"""

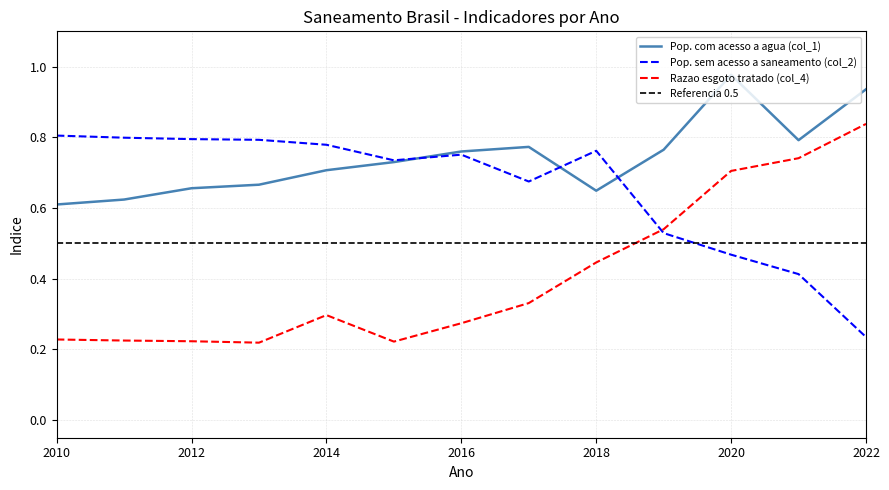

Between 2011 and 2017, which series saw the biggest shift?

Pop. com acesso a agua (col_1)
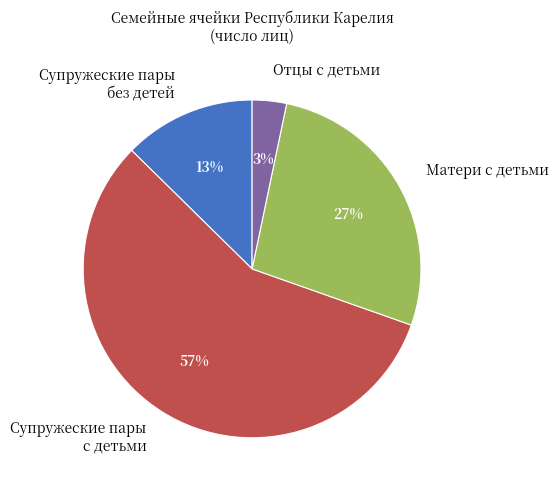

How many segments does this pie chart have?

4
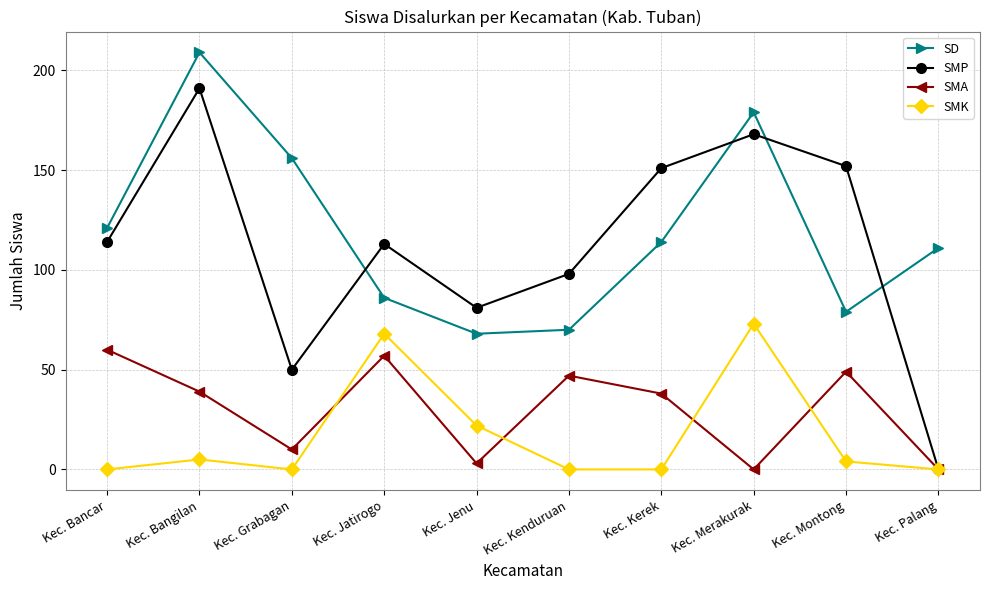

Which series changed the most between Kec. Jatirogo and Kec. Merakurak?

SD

"""

▸ **Requirement**:
Identify every line in the rows above that contains the word "series", and copy each of those lines.

▸ **Exercise response**:
Between 2011 and 2017, which series saw the biggest shift?
Which series changed the most between Kec. Jatirogo and Kec. Merakurak?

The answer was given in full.